* SELECTED EXCERPT *
The lives of 16-year olds in 1900 and 2000 could hardly be more different. In 1900 the term "adolescent" had barely been coined, much less popularized (Chudacoff 1989)...The status combination of attending school, living in the parental home, and remaining single and childless characterized only 40% of white 16-year olds in 1900 but grew to over 70% of this group by 1940, finally reaching about 90% by 2000.
Moreover, the education author (and former New York City Teacher of the Year) John Taylor Gatto (The Underground History of American Education, New York: Odysseus Group, 2001) elaborates on this matter, writing the following:
During the post-Civil War period, childhood was extended about four years. Later, a special label was created to describe very old children. It was...adolescence, a phenomenon hitherto unknown to the human race. The infantilization of young people didn't stop at the beginning of the twentieth century; child labor laws were extended to cover more and more kinds of work, the age of school leaving set higher and higher. The greatest victory for this utopian project was making school the only avenue to certain occupations. The intention was ultimately to draw all work into the school net. By the 1950s it wasn't unusual to find graduate students well into their thirties, running errands, waiting to start their lives.
Gatto's statement notably incorporates acknowledgment of the reality that the establishment of adolescence wasn't necessarily based on the purest motives, and some had an interest in gaining from the infantilization of youth, most obviously those who gained from the elimination of able-bodied youth from the workforce and effective imprisonment in school elaborated on by Fussell and Furstenberg (sorry about the crooked graph.)
http://i357.photobucket.com/albums/oo18/Dolgoff/AdolescentSchoolandWork.png
The most recent major elaboration on this effective infantilization of youth that has occurred has come from the American psychologist Robert Epstein (The Case Against Adolescence: Rediscovering the Adult in Every Teen, New York: Quill Driver Books, 2007). As he writes:
Adolescence is the creation of modern industrialization, which got into high gear in the United States between 1880 and 1920. For most of human history before the Industrial Era, young people worked side by side with adults as soon as they were able, and it was not uncommon for young people, and especially young females, to marry and establish independent households soon after puberty. It wasn't until the turn of the twentieth century that adolescence was identified as a separate stage of life characterized by "storm and stress." In what appears to be a vicious cycle of cause and effect, teen turmoil since the late 1800s has generated a large number of unique laws that restrict teen behavior in ways that adult behavior has never been restricted, and these laws in turn appear to have stimulated more extreme forms of "misbehavior" in teens. The rate at which such laws have been passed has increased substantially since the 1960s, with an increasingly wide range of new crimes being invented just for young people. The social reforms that created such laws were set in motion by some formidable individuals, not all of whom had benevolent motives. The extension of childhood past puberty has benefited a large number of new businesses and industries offering a wide range of products and services to the growing teen markets.

* TASK 1 *
Echo part of the passage on adolescence word for word, beginning at the words that contain "The lives of" and stopping after "90% by 2000.".
* TASK 2 *
Say whether each statement agrees with the passage on adolescence, answering yes or no and quoting the words that decide it: (a) In 1900, 40% of white 16-year-olds were attending school, living in the parental home, and single and childless; (b) Epstein says industrialization got into high gear in the United States between 1900 and 1950; (c) Gatto says childhood was extended about four years during the post-Civil War period.
The data after this has no connection to the passage on adolescence.

* EXCERPTED RECORDS *

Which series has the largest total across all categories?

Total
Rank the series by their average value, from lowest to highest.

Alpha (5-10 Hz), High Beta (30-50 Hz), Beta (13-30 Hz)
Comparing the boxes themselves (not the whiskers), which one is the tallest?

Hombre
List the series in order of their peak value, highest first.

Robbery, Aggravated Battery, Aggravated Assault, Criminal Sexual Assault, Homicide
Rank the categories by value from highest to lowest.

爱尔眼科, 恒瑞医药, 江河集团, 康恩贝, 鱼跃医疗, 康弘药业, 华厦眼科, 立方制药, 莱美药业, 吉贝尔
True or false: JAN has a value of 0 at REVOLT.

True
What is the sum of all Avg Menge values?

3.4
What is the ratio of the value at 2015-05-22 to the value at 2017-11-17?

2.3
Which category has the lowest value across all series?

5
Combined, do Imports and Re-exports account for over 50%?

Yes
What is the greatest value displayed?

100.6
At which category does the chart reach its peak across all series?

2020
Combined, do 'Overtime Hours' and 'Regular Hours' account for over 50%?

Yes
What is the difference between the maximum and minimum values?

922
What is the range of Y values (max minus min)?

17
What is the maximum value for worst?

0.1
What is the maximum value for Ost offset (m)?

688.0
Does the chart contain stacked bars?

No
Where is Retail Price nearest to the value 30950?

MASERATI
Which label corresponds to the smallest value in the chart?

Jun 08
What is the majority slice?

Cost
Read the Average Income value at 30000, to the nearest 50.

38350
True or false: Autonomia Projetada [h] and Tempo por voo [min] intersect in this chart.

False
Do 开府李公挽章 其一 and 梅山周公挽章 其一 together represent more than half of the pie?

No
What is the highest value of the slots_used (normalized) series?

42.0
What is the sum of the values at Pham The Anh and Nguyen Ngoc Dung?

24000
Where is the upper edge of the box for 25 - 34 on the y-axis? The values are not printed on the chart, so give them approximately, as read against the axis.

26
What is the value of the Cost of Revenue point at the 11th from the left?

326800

* TASK RESPONSE 1 *
The lives of 16-year olds in 1900 and 2000 could hardly be more different. In 1900 the term "adolescent" had barely been coined, much less popularized (Chudacoff 1989)...The status combination of attending school, living in the parental home, and remaining single and childless characterized only 40% of white 16-year olds in 1900 but grew to over 70% of this group by 1940, finally reaching about 90% by 2000.

* TASK RESPONSE 2 *
(a) Yes: "characterized only 40% of white 16-year olds in 1900"
(b) No: "which got into high gear in the United States between 1880 and 1920"
(c) Yes: "During the post-Civil War period, childhood was extended about four years."